WASHINGTON -- A Martin Marietta-Lockheed Group won't cut its $385 million offer for units of the LTV Corp. if Congress bars their sale to a team led by a French company for $450 million, Martin Marietta's chairman and CEO, Norman Augustine, said yesterday.
Rumors have arisen that Martin Marietta-Lockheed would slash its price to $250 million if Congress blocked the sale of the defense company units to Thomson-CSF Inc., the head of the Bethesda-based company told the House Armed Services Committee.
Thomson CSF is a U.S. subsidiary of Thomson SFA, a company owned primarily by the French government.
The Martin Marietta-Lockheed group was sincere in offering $385 million, Mr. Augustine said. "We continue to believe that would be a very fair price," he said. "We would be very happy to close on that contract with very few changes."
Leaders of Thomson and the Carlyle Group, partners in the winning bid for LTV's missile and aircraft units, assured the committee that the French company wouldn't install officers in LTV if Congress let the sale go through.
James Bell, Thomson-CSF's chairman and president, has said the French government would accept the word of the mostly American board of directors of the two units if they said they needed new investments or programs.
Such promises aren't believable, Mr.
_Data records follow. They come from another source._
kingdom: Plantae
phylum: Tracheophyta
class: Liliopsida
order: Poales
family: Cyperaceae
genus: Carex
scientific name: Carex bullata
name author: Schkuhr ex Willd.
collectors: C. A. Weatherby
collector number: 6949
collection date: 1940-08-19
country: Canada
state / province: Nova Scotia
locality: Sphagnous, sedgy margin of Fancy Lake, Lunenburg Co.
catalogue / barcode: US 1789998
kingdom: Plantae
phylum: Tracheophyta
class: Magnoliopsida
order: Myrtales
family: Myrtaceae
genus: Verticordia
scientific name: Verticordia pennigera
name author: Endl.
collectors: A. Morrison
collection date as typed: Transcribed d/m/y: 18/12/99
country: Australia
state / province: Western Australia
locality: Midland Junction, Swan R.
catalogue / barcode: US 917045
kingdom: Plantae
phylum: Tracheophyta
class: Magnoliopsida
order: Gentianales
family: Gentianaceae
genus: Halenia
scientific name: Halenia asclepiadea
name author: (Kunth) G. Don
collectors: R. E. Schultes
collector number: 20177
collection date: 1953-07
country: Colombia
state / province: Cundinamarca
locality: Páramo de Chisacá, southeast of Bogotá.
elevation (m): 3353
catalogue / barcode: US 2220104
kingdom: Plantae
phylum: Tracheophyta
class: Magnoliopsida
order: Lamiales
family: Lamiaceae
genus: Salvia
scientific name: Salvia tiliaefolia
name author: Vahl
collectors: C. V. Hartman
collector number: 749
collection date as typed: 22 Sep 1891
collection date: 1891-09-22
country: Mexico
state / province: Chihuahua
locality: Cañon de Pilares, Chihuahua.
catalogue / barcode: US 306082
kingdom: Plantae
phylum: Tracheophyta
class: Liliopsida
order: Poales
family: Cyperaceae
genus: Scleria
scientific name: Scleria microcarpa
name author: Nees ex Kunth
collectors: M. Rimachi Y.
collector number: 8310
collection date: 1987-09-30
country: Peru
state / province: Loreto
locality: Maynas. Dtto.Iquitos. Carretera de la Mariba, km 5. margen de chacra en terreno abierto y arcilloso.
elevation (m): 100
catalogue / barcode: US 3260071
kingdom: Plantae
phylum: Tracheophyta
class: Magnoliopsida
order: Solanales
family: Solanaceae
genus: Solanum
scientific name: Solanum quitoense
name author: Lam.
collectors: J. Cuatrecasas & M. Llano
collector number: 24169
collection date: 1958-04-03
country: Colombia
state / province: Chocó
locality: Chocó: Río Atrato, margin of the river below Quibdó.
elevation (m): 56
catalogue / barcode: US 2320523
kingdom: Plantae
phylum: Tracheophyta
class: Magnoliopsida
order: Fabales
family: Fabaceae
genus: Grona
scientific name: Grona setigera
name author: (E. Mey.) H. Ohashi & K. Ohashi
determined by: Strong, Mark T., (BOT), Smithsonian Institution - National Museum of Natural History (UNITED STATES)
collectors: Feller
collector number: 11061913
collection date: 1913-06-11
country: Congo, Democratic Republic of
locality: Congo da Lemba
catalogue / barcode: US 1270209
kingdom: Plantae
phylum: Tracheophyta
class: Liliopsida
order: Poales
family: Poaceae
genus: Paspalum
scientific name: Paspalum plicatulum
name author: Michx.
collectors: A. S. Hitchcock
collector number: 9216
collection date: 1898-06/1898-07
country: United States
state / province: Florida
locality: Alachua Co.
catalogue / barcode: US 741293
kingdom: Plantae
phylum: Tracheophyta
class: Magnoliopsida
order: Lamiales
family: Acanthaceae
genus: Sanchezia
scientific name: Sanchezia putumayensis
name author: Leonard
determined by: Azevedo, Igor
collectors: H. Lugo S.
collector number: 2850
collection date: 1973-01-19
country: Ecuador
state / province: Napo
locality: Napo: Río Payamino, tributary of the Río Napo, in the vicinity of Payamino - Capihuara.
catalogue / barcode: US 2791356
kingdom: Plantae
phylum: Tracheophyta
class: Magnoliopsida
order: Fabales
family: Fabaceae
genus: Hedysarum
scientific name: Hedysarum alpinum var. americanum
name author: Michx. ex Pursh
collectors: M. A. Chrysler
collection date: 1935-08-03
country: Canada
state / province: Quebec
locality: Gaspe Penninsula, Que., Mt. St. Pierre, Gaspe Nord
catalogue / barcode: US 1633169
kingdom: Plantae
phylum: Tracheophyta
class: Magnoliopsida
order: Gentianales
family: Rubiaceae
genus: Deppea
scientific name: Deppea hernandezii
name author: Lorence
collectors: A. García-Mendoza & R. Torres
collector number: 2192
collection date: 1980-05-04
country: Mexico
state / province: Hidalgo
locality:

Augustine said. It is inconceivable that employees of the French company and the missile contractor wouldn't have close links, he said.
"Technology is not transferred by boards of directors," he said. "Technology is transferred by engineers talking to engineers."
It is unlikely that the French company could provide a large infusion of technology to the U.S. defense units, as promised, without some technology flowing in the other direction, Mr. Augustine said.